Like many of the Haitian lwas (African deities), Ezili has many forms. Three of them are Ezili Frèda, Ezili Danto and Ezili Je-Wouj (Red-eyed Ezili). Each form has different aspects. The three women each reflect those various aspects. It was a lovely coincidence that I had long wanted to write about Jeanne Duval and about Gypsy Mary, and that they so closely fit the attributes of two of the Ezilis. I invented the character of Mer to fit the third.
Jeanne Duval is an interesting character, caught in a society that values beauty yet discriminates against color. Is Jeanne an example of such a woman’s struggle in an era of particularly male-dominated society, Paris in 1842?
I honestly don't know. Jeanne is so unique. And yet, everywhere we've had the "peculiar institution" of Europeans enslaving black Africans, it has created systemic race-based oppression that's outlasting the actual institution of slavery. Couple that with gender-based oppression, and you have a story very familiar to many women of colour.
One of the most heartrending portraits is the slave woman, Mer. Does she portray the plight of slaves taken from Africa on the slave ships? Or is there a broader perspective?
No, I don't create my characters by deciding that so-and-so will be typical of such-and-such an experience. That would be stereotypical, offensive and deadly dull. I try to make them as quirky as real people would be, living under those same conditions.

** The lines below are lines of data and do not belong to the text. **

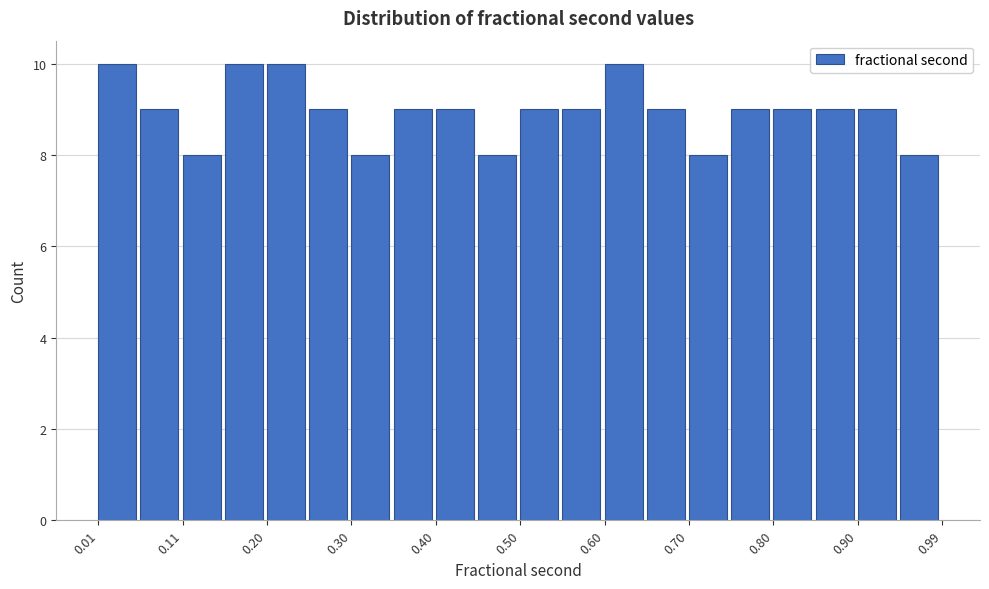

How tall is the bar that spans 0.30 to 0.35 on the x-axis? Neither the bar edges nor the heights are printed on the chart, so give them approximately, as read against the axes.

8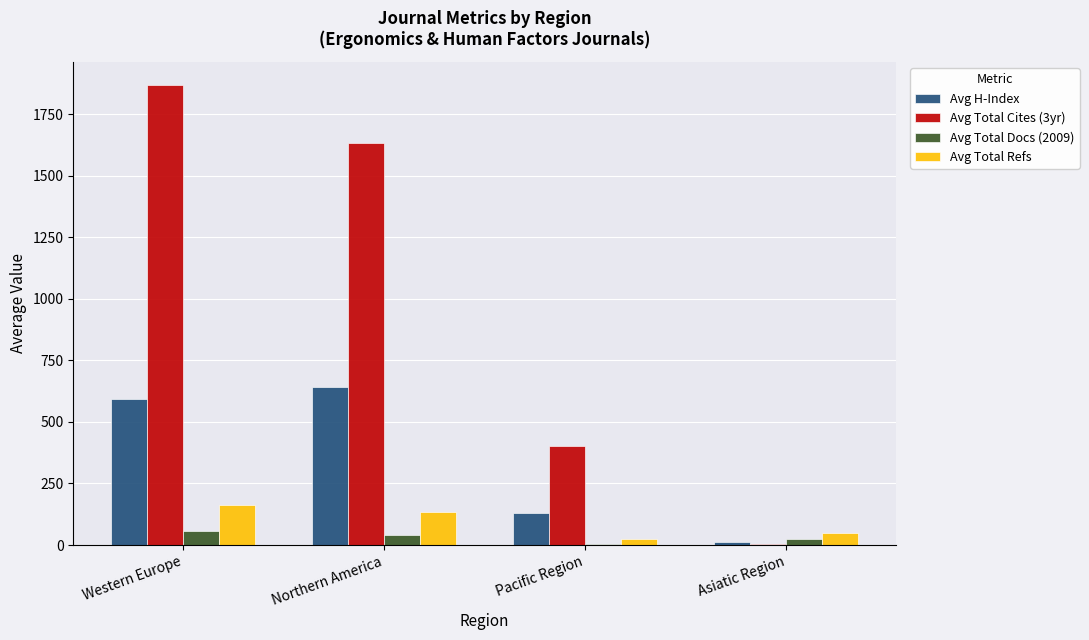

What is the maximum value shown in the chart?

1868.7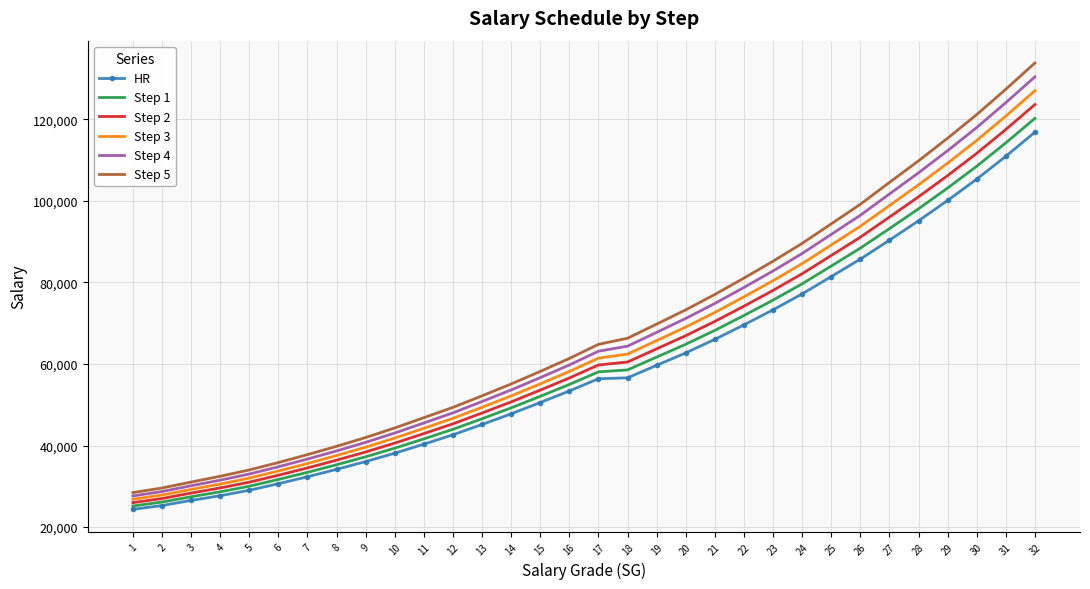

Is it true that Step 3 equals 53894 at 27?

False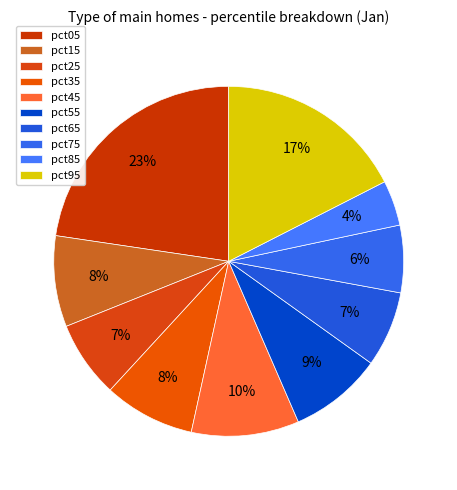

To the nearest percent, what percentage of the pie is pct85?

4%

Meritet is the smallest role of the women touched by the goddess. Yet she is a fascinating subject. What prompted Meritet’s creation?
She's someone who may or may not have existed. She's one of the few Catholic saints who is African, so she's interested me as long as I've known about her. The story about her goes that she loved sex so much that she became a prostitute as a teenager. I wanted to throw that characterisation into question. No-one becomes a prostitute because they love sex. They do it because they need a job.
For the most part, your women are earthy, sensual and real. Do you see this as their true nature, especially women of color?
Again, women of colour are people, not stereotypes. I can't make any useful generalizations about all women, all women of colour, or even all black women ("black" is not the same thing as "of colour," which means any racial background except white, and includes Asian, South Asian, and Native peoples). Ezili is a very sensual deity, so I created characters that would play out some of that.
A couple of times, well, a few, you made me blush. How are you able to access this wonderful sexual openness when writing?
I'm glad that you enjoyed it. If you can conceive of something, you can write it down. It isn't always easy, but it is that simple.